Wav2DDK: An automated DDK estimation algorithm (Kadambi et al., 2023)
Purpose: Oral diadochokinesis is a useful task in assessment of speech motor function in the context of neurological disease. Remote collection of speech tasks provides a convenient alternative to in-clinic visits, but scoring these assessments can be a laborious process for clinicians. This work describes Wav2DDK, an automated algorithm for estimating the diadochokinetic (DDK) rate on remotely collected audio from healthy participants and participants with amyotrophic lateral sclerosis (ALS).
Method: Wav2DDK was developed using a corpus of 970 DDK assessments from healthy and ALS speakers where ground truth DDK rates were provided manually by trained annotators. The clinical utility of the algorithm was demonstrated on a corpus of 7,919 assessments collected longitudinally from 26 healthy controls and 82 ALS speakers. Corpora were collected via the participants’ own mobile device, and instructions for speech elicitation were provided via a mobile app. DDK rate was estimated by parsing the character transcript from a deep neural network transformer acoustic model trained on healthy and ALS speech.
Results: Algorithm estimated DDK rates are highly accurate, achieving .98 correlation with manual annotation, and an average error of only 0.071 syllables per second. The rate exactly matched ground truth for 83% of files and was within 0.5 syllables per second for 95% of files. Estimated rates achieve a high test-retest reliability (r = .95) and show good correlation with the revised ALS functional rating scale speech subscore (r = .67).

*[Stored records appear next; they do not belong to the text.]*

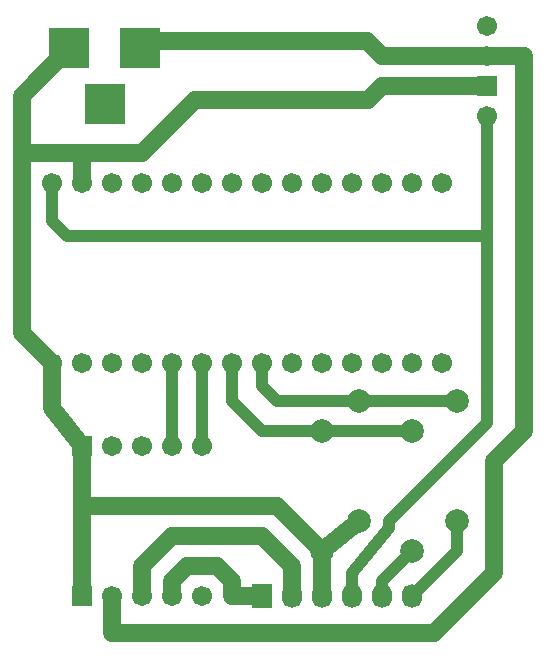
<source format=gbr>
G04 #@! TF.FileFunction,Copper,L2,Bot,Signal*
%FSLAX46Y46*%
G04 Gerber Fmt 4.6, Leading zero omitted, Abs format (unit mm)*
G04 Created by KiCad (PCBNEW 4.0.5+dfsg1-4) date Mon Sep  4 17:10:53 2017*
%MOMM*%
%LPD*%
G01*
G04 APERTURE LIST*
%ADD10C,0.100000*%
%ADD11R,1.300000X1.300000*%
%ADD12C,1.300000*%
%ADD13R,3.500120X3.500120*%
%ADD14C,1.701800*%
%ADD15R,1.701800X1.701800*%
%ADD16R,1.727200X2.032000*%
%ADD17O,1.727200X2.032000*%
%ADD18C,1.998980*%
%ADD19C,1.500000*%
%ADD20C,0.250000*%
%ADD21C,1.000000*%
G04 APERTURE END LIST*
D10*
D11*
X139700000Y-64770000D03*
D12*
X139700000Y-69770000D03*
D13*
X131930140Y-65405000D03*
X125930660Y-65405000D03*
X128930400Y-70104000D03*
D14*
X137160000Y-99060000D03*
X134620000Y-99060000D03*
X132080000Y-99060000D03*
X129540000Y-99060000D03*
D15*
X127000000Y-99060000D03*
X127000000Y-111760000D03*
D14*
X129540000Y-111760000D03*
X132080000Y-111760000D03*
X134620000Y-111760000D03*
X137160000Y-111760000D03*
D16*
X142240000Y-111760000D03*
D17*
X144780000Y-111760000D03*
X147320000Y-111760000D03*
X149860000Y-111760000D03*
X152400000Y-111760000D03*
X154940000Y-111760000D03*
D18*
X154940000Y-97790000D03*
X154940000Y-107950000D03*
X147320000Y-107950000D03*
X147320000Y-97790000D03*
X158750000Y-95250000D03*
X158750000Y-105410000D03*
X150495000Y-105410000D03*
X150495000Y-95250000D03*
D14*
X127000000Y-92075000D03*
X129540000Y-92075000D03*
X132080000Y-92075000D03*
X134620000Y-92075000D03*
X137160000Y-92075000D03*
X139700000Y-92075000D03*
X142240000Y-92075000D03*
X144780000Y-92075000D03*
X147320000Y-92075000D03*
X149860000Y-92075000D03*
X152400000Y-92075000D03*
X154940000Y-92075000D03*
X157480000Y-92075000D03*
X157480000Y-76835000D03*
X154940000Y-76835000D03*
X152400000Y-76835000D03*
X149860000Y-76835000D03*
X147320000Y-76835000D03*
X144780000Y-76835000D03*
X142240000Y-76835000D03*
X139700000Y-76835000D03*
X137160000Y-76835000D03*
X134620000Y-76835000D03*
X132080000Y-76835000D03*
X129540000Y-76835000D03*
X127000000Y-76835000D03*
X124460000Y-76835000D03*
X124460000Y-92075000D03*
X161305000Y-71120000D03*
D15*
X161305000Y-68580000D03*
D14*
X161305000Y-66040000D03*
X161305000Y-63500000D03*
D19*
X161305000Y-66040000D02*
X164465000Y-66040000D01*
X129540000Y-111760000D02*
X129540000Y-114935000D01*
X129540000Y-114935000D02*
X156210000Y-114935000D01*
X156210000Y-114935000D02*
X156845000Y-114935000D01*
X156845000Y-114935000D02*
X161925000Y-109855000D01*
X161925000Y-109855000D02*
X161925000Y-100330000D01*
X161925000Y-100330000D02*
X164465000Y-97790000D01*
X164465000Y-97790000D02*
X164465000Y-66040000D01*
X164465000Y-66040000D02*
X164225002Y-66279998D01*
X164225002Y-66279998D02*
X164465000Y-66040000D01*
X139700000Y-64770000D02*
X151130000Y-64770000D01*
X139700000Y-64770000D02*
X132715000Y-64770000D01*
X132715000Y-64770000D02*
X131930140Y-65405000D01*
D20*
X140335000Y-64850000D02*
X145495000Y-64770000D01*
D19*
X152400000Y-66040000D02*
X161305000Y-66040000D01*
X151130000Y-64770000D02*
X152400000Y-66040000D01*
X121920000Y-74295000D02*
X121920000Y-69415660D01*
X121920000Y-69415660D02*
X125930660Y-65405000D01*
X124460000Y-74295000D02*
X121920000Y-74295000D01*
X121920000Y-89535000D02*
X124460000Y-92075000D01*
X121920000Y-74295000D02*
X121920000Y-89535000D01*
X127000000Y-74295000D02*
X132080000Y-74295000D01*
X136605000Y-69770000D02*
X139700000Y-69770000D01*
X132080000Y-74295000D02*
X136605000Y-69770000D01*
X125295660Y-65405000D02*
X125095000Y-65405000D01*
X127000000Y-74295000D02*
X127000000Y-76835000D01*
X124460000Y-74295000D02*
X127000000Y-74295000D01*
X152400000Y-68580000D02*
X161305000Y-68580000D01*
X139700000Y-69770000D02*
X151210000Y-69770000D01*
X151210000Y-69770000D02*
X152400000Y-68580000D01*
X147320000Y-107950000D02*
X147320000Y-111760000D01*
X147320000Y-107950000D02*
X150495000Y-105410000D01*
X147320000Y-107950000D02*
X143510000Y-104140000D01*
X143510000Y-104140000D02*
X127000000Y-104140000D01*
X127000000Y-104775000D02*
X127000000Y-104140000D01*
X127000000Y-104140000D02*
X127000000Y-111760000D01*
X127000000Y-99060000D02*
X127000000Y-104775000D01*
X124460000Y-92075000D02*
X124460000Y-95885000D01*
X124460000Y-95885000D02*
X127000000Y-99060000D01*
X125295660Y-65405000D02*
X125295660Y-65839340D01*
D21*
X137160000Y-92075000D02*
X137160000Y-99060000D01*
X134620000Y-92075000D02*
X134620000Y-99060000D01*
D19*
X144780000Y-111760000D02*
X144780000Y-109220000D01*
X132080000Y-109220000D02*
X132080000Y-111760000D01*
X134620000Y-106680000D02*
X132080000Y-109220000D01*
X142240000Y-106680000D02*
X134620000Y-106680000D01*
X144780000Y-109220000D02*
X142240000Y-106680000D01*
X134620000Y-111760000D02*
X134620000Y-110490000D01*
X139700000Y-111760000D02*
X142240000Y-111760000D01*
X139700000Y-110490000D02*
X139700000Y-111760000D01*
X138430000Y-109220000D02*
X139700000Y-110490000D01*
X135890000Y-109220000D02*
X138430000Y-109220000D01*
X134620000Y-110490000D02*
X135890000Y-109220000D01*
D21*
X161290000Y-81280000D02*
X125730000Y-81280000D01*
X124460000Y-80010000D02*
X124460000Y-76835000D01*
X125730000Y-81280000D02*
X124460000Y-80010000D01*
X158750000Y-99695000D02*
X155575000Y-102870000D01*
X161290000Y-74930000D02*
X161290000Y-77470000D01*
X161290000Y-77470000D02*
X161290000Y-81280000D01*
X161290000Y-81280000D02*
X161290000Y-97155000D01*
X161290000Y-97155000D02*
X158750000Y-99695000D01*
X161305000Y-71120000D02*
X161290000Y-74930000D01*
X149860000Y-109855000D02*
X149860000Y-111760000D01*
X153035000Y-106045000D02*
X149860000Y-109855000D01*
X153035000Y-105410000D02*
X153035000Y-106045000D01*
X155575000Y-102870000D02*
X153035000Y-105410000D01*
X152400000Y-111760000D02*
X152400000Y-110490000D01*
X154940000Y-107950000D02*
X154940000Y-107950000D01*
X152400000Y-110490000D02*
X154940000Y-107950000D01*
X154940000Y-111760000D02*
X157480000Y-109220000D01*
X158750000Y-107950000D02*
X158750000Y-105410000D01*
X157480000Y-109220000D02*
X158750000Y-107950000D01*
X154940000Y-97790000D02*
X147320000Y-97790000D01*
X147320000Y-97790000D02*
X142240000Y-97790000D01*
X139700000Y-95250000D02*
X139700000Y-92075000D01*
X142240000Y-97790000D02*
X139700000Y-95250000D01*
X158750000Y-95250000D02*
X158750000Y-95250000D01*
X157480000Y-95250000D02*
X150495000Y-95250000D01*
X158750000Y-95250000D02*
X157480000Y-95250000D01*
X150495000Y-95250000D02*
X143510000Y-95250000D01*
X142240000Y-93980000D02*
X142240000Y-92075000D01*
X143510000Y-95250000D02*
X142240000Y-93980000D01*
M02*

</source>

Conclusion: We demonstrate a system for automated DDK estimation that increases efficiency of calculation beyond manual annotation. Thorough analytical and clinical validation demonstrates that the algorithm is not only highly accurate, but also provides a convenient, clinically relevant metric for tracking longitudinal decline in ALS, serving to promote participation and diversity of participants in clinical research.
Supplemental Material S1. Description of DDK Corpus 2.
Supplemental Material S2. The three-stage model of speech generation.
Supplemental Material S3. Elicitations for ALS sentences dataset.
Supplemental Material S4. An acoustic-to-character sequence ASR model.
Supplemental Material S5. Data visualization using tSNE embeddings.
Kadambi, P., Stegmann, G. M., Liss, J., Berisha, V., & Hahn, S. (2023). Wav2DDK: Analytical and clinical validation of an automated diadochokinetic rate estimation algorithm on remotely collected speech. Journal of Speech, Language, and Hearing Research. Advance online publication. https://doi.org/10.1044/2023_JSLHR-22-00282
Publisher Note: This article is part of the Special Issue: Select Papers From the 2022 Conference on Motor Speech.